School closures, forced move to remote learning

When schools first closed in March, for almost three months, the widespread lack of internet access needed for remote study was laid bare.

According to the organisation, nationally, only 22% of households have a computer and 10% an internet connection. In the North West and Limpopo provinces, only 3.6% and 1.6% of households respectively have access to the internet at home.

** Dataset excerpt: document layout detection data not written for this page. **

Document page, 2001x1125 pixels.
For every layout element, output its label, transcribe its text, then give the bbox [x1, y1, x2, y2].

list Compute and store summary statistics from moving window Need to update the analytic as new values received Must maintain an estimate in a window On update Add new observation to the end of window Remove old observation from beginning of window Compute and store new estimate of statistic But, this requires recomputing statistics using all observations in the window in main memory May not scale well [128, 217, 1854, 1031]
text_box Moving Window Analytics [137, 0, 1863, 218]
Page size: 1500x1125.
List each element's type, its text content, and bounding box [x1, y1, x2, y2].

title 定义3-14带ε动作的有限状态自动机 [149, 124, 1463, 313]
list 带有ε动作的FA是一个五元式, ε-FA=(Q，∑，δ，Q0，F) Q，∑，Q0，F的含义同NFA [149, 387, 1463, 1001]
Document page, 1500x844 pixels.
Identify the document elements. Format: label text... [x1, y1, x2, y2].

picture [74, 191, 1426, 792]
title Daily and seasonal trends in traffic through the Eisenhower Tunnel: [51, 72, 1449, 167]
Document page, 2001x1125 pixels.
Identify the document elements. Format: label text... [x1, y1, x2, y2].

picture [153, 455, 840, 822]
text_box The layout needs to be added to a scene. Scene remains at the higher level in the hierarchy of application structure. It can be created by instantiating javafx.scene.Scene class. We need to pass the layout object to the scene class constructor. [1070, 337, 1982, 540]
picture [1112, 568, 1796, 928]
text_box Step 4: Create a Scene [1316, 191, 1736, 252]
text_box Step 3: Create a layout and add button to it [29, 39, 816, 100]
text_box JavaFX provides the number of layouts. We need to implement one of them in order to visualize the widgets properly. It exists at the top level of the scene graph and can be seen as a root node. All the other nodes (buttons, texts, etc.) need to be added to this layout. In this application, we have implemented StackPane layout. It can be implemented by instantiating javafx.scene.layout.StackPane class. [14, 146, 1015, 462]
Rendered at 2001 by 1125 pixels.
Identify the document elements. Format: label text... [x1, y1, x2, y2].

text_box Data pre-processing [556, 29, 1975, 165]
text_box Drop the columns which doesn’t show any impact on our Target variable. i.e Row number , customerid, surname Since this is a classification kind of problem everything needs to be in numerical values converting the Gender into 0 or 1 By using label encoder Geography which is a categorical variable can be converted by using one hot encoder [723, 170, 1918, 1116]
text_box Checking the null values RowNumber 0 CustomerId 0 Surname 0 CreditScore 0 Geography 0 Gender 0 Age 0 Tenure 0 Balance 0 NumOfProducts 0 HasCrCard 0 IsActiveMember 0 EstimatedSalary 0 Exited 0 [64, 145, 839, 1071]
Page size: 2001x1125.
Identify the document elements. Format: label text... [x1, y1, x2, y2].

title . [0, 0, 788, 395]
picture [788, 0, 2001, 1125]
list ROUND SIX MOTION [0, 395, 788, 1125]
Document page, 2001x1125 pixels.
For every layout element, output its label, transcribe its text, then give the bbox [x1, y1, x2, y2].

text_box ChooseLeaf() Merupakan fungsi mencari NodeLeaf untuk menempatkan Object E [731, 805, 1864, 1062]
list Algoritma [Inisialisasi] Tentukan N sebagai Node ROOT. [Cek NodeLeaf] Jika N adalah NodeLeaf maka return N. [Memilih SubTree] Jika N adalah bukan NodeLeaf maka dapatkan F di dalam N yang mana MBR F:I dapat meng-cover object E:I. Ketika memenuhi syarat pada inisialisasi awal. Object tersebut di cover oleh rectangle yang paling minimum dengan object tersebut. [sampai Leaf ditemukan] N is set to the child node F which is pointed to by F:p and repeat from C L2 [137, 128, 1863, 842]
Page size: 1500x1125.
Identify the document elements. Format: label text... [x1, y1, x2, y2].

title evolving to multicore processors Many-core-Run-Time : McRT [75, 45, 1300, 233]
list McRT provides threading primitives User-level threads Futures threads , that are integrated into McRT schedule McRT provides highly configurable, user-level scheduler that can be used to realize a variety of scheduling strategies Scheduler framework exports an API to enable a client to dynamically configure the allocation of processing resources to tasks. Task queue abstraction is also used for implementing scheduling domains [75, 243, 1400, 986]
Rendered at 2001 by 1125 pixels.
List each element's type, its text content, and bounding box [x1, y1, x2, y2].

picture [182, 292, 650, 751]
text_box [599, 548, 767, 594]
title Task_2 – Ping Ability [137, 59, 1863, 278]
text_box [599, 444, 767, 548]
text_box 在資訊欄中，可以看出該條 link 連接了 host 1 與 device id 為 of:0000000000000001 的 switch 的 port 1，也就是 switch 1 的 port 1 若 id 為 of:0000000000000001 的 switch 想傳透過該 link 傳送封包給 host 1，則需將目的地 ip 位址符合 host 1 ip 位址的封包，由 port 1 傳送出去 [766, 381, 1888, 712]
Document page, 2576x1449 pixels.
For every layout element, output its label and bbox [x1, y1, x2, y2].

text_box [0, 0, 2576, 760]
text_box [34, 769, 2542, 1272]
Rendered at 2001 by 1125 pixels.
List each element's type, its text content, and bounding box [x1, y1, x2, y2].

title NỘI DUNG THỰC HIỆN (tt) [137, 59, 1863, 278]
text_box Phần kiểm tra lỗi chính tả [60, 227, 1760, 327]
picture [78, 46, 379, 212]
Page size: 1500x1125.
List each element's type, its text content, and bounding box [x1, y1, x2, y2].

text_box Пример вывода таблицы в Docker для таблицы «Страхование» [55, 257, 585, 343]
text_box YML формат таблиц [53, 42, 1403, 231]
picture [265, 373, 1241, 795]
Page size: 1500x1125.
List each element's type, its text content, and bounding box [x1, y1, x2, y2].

Matric pupils, in particular, were badly impacted having loss contact learning time which was vital revision time ahead of the National Senior Certificate examination. Exams started late and the results, unlike in previous years when they were released in January, had to be released towards the end of February.

The closure also affected higher education institutions which meant that academic learning was disrupted and exams had to be postponed until the start of 2021 for some students. This meant that the 2021 academic year at the tertiary level would only start in March.

Hybrid model:

Schools have been forced to adapt to the hybrid model, which allows pupils to attend school every second day, halving pupils’ face-to-face learning time. Pupils could do remote learning on the days they were not in class or do work assigned by teachers the previous day.

Hygiene:

Amnesty International said thousands of schools in South Africa have no running water – more than half of schools in some regions. Social distancing is also impossible in many schools. A study by Stellenbosch University found at least half of South African pupils would not be able to comply with distancing rules due to overcrowded classrooms.

By the beginning of 2021, it was estimated up to 1700 teachers have lost their lives to Covid-19, more than 300 during the recent school holidays alone.

School calendar:

Since the start of the second term in 2020, there had been a number of amendments done to the school calendar. At first, the department proposed getting the Grade 7s and 12s back at school first. Those dates were pushed back a bit to June 8, in a staggered phase system.

This delayed the third term, fourth term and with the fear of the second wave, the schools reopening was also pushed back by two weeks to February 15 for government schools while private schools opened two weeks earlier.